Era facilmente prevedibile: la prolungata siccità ha moltiplicato gli incendi boschivi in tutta la provincia di Salerno.
Era facilmente prevedibile, anche perché con i vigili del fuoco sotto organico, l'addio del corpo forestale dello Stato e l'azzeramento – in pratica – delle comunità montane, è venuta a mancare l'efficacia e la velocità degli interventi. Oltre, naturalmente, alla manutenzione e la pulizia delle montagne. Una sorta di via libera al fuoco.
Che è arrivato puntualmente.
Da giorni la zona più calda è quella della Valle dell'Irno. In particolare tra il Montorese e Mercato San Severino. Sono almeno quattro i focolai. In alcuni casi anche difficili da raggiungere. I canadair fanno il possibile. Ma è difficile arginare le fiamme.
I centralini dei vigili del fuoco sono intasati da giorni. Boschi, sottobosco e sterpaglie stanno bruciando ovunque. Dalla Costiera Amalfitana al Cilento. Una lunga scia di fumo e fiamme, che sta devastando ettari ed ettari di bosco. Un danno ambientale difficilmente calcolabile. Oltre ai rischi per la tenuta idrogeologica delle montagne.

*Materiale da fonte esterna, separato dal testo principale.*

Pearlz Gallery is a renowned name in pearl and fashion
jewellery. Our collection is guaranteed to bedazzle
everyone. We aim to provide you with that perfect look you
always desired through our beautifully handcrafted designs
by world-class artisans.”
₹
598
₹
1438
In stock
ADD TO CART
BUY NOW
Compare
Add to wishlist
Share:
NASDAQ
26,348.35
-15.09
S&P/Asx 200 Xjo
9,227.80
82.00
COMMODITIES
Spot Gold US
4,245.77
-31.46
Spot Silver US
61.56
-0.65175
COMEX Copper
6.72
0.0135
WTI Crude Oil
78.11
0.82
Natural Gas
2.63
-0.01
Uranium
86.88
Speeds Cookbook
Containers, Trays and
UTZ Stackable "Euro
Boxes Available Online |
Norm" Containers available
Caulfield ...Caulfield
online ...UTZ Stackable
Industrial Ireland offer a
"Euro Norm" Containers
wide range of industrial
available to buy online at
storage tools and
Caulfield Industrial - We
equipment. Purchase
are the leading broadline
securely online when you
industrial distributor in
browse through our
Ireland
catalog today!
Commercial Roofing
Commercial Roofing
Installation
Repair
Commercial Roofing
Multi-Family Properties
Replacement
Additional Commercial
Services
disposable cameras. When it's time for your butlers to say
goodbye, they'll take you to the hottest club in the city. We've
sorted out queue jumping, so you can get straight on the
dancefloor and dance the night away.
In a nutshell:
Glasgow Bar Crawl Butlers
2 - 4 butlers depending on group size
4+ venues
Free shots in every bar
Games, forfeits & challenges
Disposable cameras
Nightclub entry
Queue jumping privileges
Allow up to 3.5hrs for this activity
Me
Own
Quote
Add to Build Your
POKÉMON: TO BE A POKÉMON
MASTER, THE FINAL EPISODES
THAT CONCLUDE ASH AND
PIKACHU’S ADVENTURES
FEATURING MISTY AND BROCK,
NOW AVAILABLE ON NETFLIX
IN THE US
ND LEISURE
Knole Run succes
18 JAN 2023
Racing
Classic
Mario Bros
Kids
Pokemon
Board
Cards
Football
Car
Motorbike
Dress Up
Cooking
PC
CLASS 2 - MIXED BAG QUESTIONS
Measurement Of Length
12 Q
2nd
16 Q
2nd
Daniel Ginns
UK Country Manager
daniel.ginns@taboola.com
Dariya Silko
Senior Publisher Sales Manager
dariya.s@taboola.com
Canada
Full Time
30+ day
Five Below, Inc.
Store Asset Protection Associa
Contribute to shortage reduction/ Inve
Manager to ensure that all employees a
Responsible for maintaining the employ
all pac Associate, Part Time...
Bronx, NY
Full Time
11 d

Incendi sono segnalati tra il Cilento e il Vallo di Diano. Brucia la montagna del Crocefisso a San Pietro a Tanagro (dove il sindaco Domenico Quaranta è stato costretto a chiudere la strada delle Scalelle, per il timore della caduta massi).
Fiamme anche a Capaccio e nalla zona di Teggiano. Sul valico di Chiunzi (nella zona di Corbara), a Castelnuovo e Palinuro.
Fiamme anche a Roccapiemonte, a due passi da una clinica.
In molti chiedono alla Regione lo stato di emergenza. Il numero dei roghi e la loro estensione, fanno di questa estate una delle più devastanti per il patrimonio ambientale della provincia di Salerno. Ma purtroppo non è finita. Se la siccità e il gran caldo continueranno a non dare tregua, il numero dei focolai potrebbe essere solo destinato ad aumentare.